A Sword Is a Dangerous Thing

People like to get up in each other's business. It's natural. We are relational beings. The problem comes when we get up in each other's business in hopes of controlling and changing each other.

Honey, that ain't your job. 

The problem gets even worse when we jump to conclusions and rush in to fix whatever it is, waving around the Word of God like a battery operated light saber, eager to be the one to save the day and save the soul.

The Bible likens the Word of God to a sword. A very, very sharp one. Sharp. Not like the knives I have in my kitchen. Sharp like the knives I see on Chopped.  In Ephesians 6 the Word of God is called to be our weapon. Even children know that weapons must be handled very, very carefully or people get hurt. Really hurt. Waving around the Word of God, often out of context and in order to further our own agenda, can cause unspeakable destruction.

In fact, using the Word of God to bolster our own position (and this has been done throughout Christian history to the detriment of mankind and to the shame of the church), in my opinion, qualifies as a violation of the 3rd commandment, to not use the name of the Lord in vain.

I've seen the misapplication of God's Word and some really circuitous and faulty Bible-speak used to endorse all sorts of ideals and control the choices of others from how you feed your baby to how you educate your children to how you dress to what you eat or drink (or don't) to how you spend your money to whether or not you have a right to leave your husband or call the police. Scripture can be worked into a pretzel to say anything anybody wants it to. This is straight out of Satan's textbook. He, after all, used the same moves on Jesus.

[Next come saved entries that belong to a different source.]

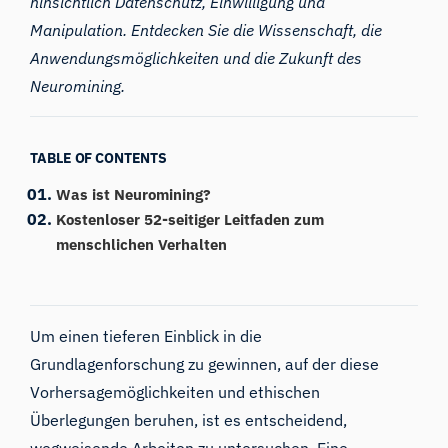
hinsichtlich Datenschutz, Einwilligung und
Manipulation. Entdecken Sie die Wissenschaft, die
Anwendungsmöglichkeiten und die Zukunft des
Neuromining.
TABLE OF CONTENTS
Was ist Neuromining?
Kostenloser 52-seitiger Leitfaden zum
menschlichen Verhalten
Um einen tieferen Einblick in die
Grundlagenforschung zu gewinnen, auf der diese
Vorhersagemöglichkeiten und ethischen
Überlegungen beruhen, ist es entscheidend,
wegweisende Arbeiten zu untersuchen. Eine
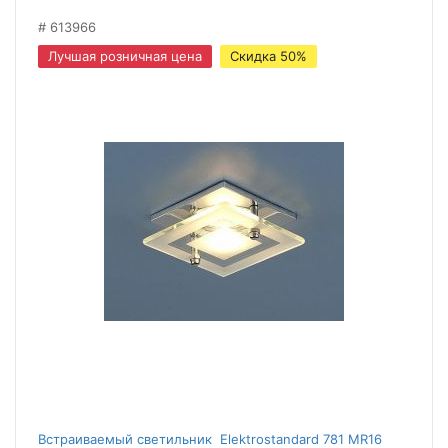
613966
Лучшая розничная цена
Скидка 50%
Встраиваемый светильник Elektrostandard 781 MR16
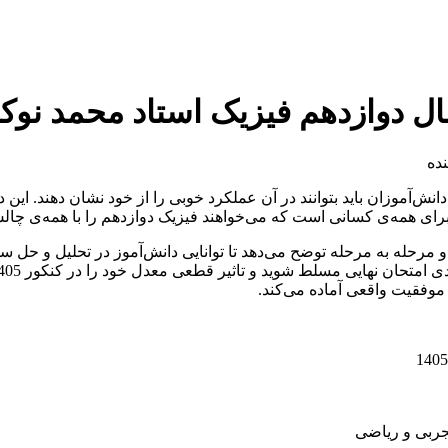
دوازدهم فیزیک استاد محمد نوکنده 5
ده
آموزان باید بتوانند در آن عملکرد خوبی را از خود نشان دهند. این د
ی همه‌ی کسانی است که می‌خواهند فیزیک دوازدهم را با همه‌ی چالش‌
و مرحله‌ به مرحله توضح می‌دهد تا توانایی دانش‌آموز در تحلیل و ح
ی موفقیت واقعی آماده می‌کند.
جربی و ریاضی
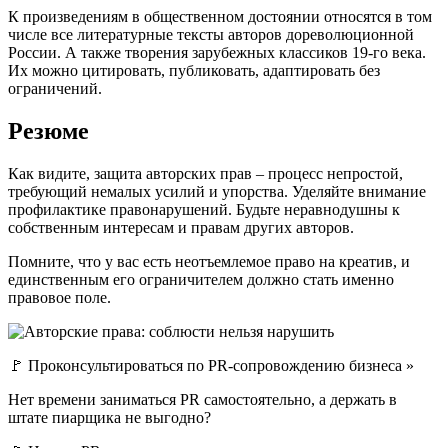
К произведениям в общественном достоянии относятся в том
числе все литературные тексты авторов дореволюционной
России. А также творения зарубежных классиков 19-го века.
Их можно цитировать, публиковать, адаптировать без
ограничений.
Резюме
Как видите, защита авторских прав – процесс непростой,
требующий немалых усилий и упорства. Уделяйте внимание
профилактике правонарушений. Будьте неравнодушны к
собственным интересам и правам других авторов.
Помните, что у вас есть неотъемлемое право на креатив, и
единственным его ограничителем должно стать именно
правовое поле.
🚩 Проконсультироваться по PR-сопровождению бизнеса »
Нет времени заниматься PR самостоятельно, а держать в
штате пиарщика не выгодно?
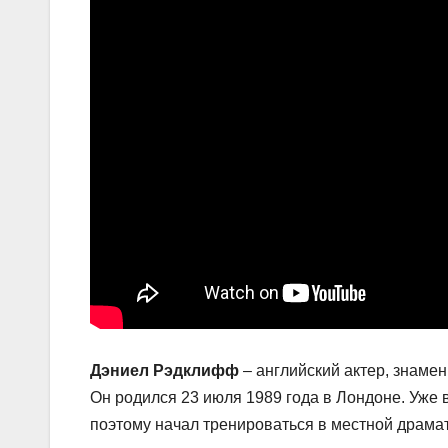
Дэниел Рэдклифф
– английский актер, знаме
Он родился 23 июля 1989 года в Лондоне. Уже в
поэтому начал тренироваться в местной драма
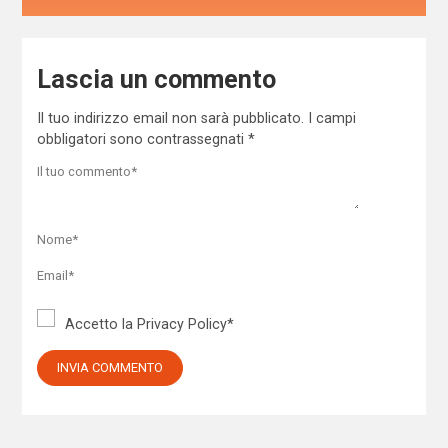
Lascia un commento
Il tuo indirizzo email non sarà pubblicato.
I campi
obbligatori sono contrassegnati
*
Accetto la
Privacy Policy
*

The reality is that we all need to be very careful about the assumptions we make about another person and what our role might be in coming alongside. We may be called to care well or to confront boldly. We may need to speak the truth in love (but never in arrogance). But we need to remember that we may not have all the facts. We may not know the whole story. And we always have to remember that it is never our job to control the other person or to get a guaranteed outcome.

If we truly trust God to work in the heart of someone we care about, we don't need to fling around his words, willy nilly, to get the kind of outcome we think is right. We can use the Word of God carefully, love deeply, and trust God with the outcome.